Daher benötigt man ein From-scratch Foundation Large Language Model oder die Technologie, ein solches Modell zu entwickeln.
Da diese Modelle über nahezu das gesamte Wissen der Welt verfügen, bieten sie nicht nur eine hohe Antwortqualität, sondern auch eine hohe Genauigkeit.
Bei spezialisierten Domänen kann man die Nachteile eines feinabgestimmten SLM überwinden, indem man die Technologie SFT (Supervised Fine-Tuning) einsetzt oder bei kleineren Datenmengen ein RAG-System beziehungsweise die von CLEVI selbst entwickelte Intelligence-Datenbanksystem-Technologie Semantic Database verwendet.
Da auch die Regierung die Bedeutung solcher Foundation Models erkannt hat, stellt sie umfangreiche Unterstützung bereit.
Es handelt sich um das Projekt „National Representative AI“. Das wichtigste Ziel dieses Projekts dürfte die Sicherung der digitalen Souveränität sein.

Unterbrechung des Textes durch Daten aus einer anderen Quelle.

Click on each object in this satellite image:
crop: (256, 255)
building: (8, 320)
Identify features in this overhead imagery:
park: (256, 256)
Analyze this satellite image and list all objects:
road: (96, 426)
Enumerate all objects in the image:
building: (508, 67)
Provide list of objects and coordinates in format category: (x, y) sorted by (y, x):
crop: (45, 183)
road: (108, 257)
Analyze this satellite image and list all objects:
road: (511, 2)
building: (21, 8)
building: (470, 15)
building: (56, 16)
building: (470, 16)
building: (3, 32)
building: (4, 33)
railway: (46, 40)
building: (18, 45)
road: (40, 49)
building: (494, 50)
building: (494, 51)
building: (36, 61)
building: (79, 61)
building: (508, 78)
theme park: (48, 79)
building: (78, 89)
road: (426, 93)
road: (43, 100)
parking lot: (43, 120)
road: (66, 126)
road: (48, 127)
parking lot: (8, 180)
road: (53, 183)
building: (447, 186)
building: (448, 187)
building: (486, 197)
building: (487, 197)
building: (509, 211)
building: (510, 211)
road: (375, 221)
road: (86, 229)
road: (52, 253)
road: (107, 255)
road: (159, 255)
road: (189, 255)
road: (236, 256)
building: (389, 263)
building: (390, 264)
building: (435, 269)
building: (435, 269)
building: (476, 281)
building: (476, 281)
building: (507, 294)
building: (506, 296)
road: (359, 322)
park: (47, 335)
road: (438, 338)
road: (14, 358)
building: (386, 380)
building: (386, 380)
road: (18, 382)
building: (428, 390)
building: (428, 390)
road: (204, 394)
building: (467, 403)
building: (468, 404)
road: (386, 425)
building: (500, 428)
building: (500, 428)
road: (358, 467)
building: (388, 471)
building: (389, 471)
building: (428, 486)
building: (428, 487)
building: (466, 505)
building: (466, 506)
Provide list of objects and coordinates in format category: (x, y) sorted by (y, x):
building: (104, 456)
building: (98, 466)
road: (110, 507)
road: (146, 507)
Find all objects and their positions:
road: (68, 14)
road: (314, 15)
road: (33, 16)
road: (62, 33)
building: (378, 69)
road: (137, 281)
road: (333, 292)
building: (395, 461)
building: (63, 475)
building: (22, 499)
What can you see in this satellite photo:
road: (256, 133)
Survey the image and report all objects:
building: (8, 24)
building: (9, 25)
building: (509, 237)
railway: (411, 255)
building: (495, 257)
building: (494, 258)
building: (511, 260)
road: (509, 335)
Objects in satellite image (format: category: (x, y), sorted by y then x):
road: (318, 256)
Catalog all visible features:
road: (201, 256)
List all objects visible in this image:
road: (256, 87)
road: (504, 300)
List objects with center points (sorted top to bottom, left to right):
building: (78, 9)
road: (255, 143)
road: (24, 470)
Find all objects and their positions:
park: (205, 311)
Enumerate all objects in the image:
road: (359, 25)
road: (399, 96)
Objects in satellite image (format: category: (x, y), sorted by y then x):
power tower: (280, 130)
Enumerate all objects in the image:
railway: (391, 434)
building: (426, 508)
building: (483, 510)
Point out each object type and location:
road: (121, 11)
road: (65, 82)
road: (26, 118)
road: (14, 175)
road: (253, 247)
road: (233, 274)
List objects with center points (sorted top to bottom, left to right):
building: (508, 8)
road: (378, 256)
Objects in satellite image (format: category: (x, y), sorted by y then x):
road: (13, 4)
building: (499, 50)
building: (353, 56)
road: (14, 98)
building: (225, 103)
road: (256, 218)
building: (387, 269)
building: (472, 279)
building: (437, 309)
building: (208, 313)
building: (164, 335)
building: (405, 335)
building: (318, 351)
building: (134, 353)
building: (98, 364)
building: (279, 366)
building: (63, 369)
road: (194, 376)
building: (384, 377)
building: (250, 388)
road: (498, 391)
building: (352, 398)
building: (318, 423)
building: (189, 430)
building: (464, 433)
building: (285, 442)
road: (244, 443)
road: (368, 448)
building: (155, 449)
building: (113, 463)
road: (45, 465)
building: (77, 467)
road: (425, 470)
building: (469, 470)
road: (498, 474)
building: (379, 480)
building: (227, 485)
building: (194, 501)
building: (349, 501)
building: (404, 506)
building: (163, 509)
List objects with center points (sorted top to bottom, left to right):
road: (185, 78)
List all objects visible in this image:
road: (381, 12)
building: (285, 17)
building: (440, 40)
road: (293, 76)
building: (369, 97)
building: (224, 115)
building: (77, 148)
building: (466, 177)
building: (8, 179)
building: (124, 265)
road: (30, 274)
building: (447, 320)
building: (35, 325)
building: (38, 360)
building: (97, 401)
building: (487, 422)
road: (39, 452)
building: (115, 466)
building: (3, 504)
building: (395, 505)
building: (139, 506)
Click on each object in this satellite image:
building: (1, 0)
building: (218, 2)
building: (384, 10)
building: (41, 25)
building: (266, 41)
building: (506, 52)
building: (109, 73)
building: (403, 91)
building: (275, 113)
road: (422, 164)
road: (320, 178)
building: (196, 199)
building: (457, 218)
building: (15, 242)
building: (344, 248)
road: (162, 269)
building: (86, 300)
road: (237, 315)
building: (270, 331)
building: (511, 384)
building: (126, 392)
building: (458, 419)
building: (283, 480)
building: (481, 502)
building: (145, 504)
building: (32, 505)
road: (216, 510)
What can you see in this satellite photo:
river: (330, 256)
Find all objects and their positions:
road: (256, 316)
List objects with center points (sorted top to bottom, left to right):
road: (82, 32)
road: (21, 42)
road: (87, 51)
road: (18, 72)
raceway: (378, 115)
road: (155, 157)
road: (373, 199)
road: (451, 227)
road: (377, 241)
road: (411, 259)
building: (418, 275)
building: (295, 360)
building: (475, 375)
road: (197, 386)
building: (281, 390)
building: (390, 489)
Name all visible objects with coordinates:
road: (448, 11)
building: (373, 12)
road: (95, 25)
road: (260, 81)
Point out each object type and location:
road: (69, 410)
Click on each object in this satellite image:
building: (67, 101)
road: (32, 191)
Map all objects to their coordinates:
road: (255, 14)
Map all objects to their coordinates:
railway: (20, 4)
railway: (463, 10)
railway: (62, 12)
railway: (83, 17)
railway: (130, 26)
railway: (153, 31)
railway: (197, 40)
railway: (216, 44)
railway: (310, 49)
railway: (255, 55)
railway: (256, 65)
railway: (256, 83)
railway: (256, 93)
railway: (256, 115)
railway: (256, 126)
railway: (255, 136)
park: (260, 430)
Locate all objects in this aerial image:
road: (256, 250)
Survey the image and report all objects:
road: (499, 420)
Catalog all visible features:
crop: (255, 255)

Auch wir von CLEVI kannten die gravierenden Nachteile der Verwendung von Open-Source-Modellen und haben daher unsere Modelle von der Datensammlung bis zum Architekturdesign eigenständig entwickelt und trainiert.
Die aktuellen Modelle von CLEVI verfügen über eine Leistungsfähigkeit, die im Wettbewerb mit den weltweit führenden AI-Systemen keineswegs zurücksteht.
Da wir insbesondere eigene Modelle besitzen, ist CLEVI auch nicht von den Abhängigkeitsproblemen betroffen, die bei der Nutzung externer Modelle entstehen können.
Die Einführung von AI wird inzwischen von einer Option zur Notwendigkeit. Doch allein durch die Einführung der neuesten Technologie lassen sich die gewünschten Ergebnisse nur schwer erzielen.
Wahre Innovation beginnt erst dann, wenn man die Grenzen der Technologie genau versteht und die optimale Strategie für die Umgebung und Ziele der eigenen Organisation entwickelt.
Mit differenzierten technologischen Kompetenzen wie dem eigenen Large Language Model und der Semantic Database minimiert CLEVI die Fehlversuche und Risiken, mit denen Unternehmen bei der Einführung von AI konfrontiert sind.
Auch in Zukunft werden wir den Stimmen aus der Praxis aufmerksam zuhören und unser Bestes geben, um für noch mehr Unternehmen ein vertrauenswürdiger KI-Partner zu werden. Wir hoffen, dass Sie gemeinsam mit CLEVI den wahren Erfolg bei der Einführung von KI gestalten.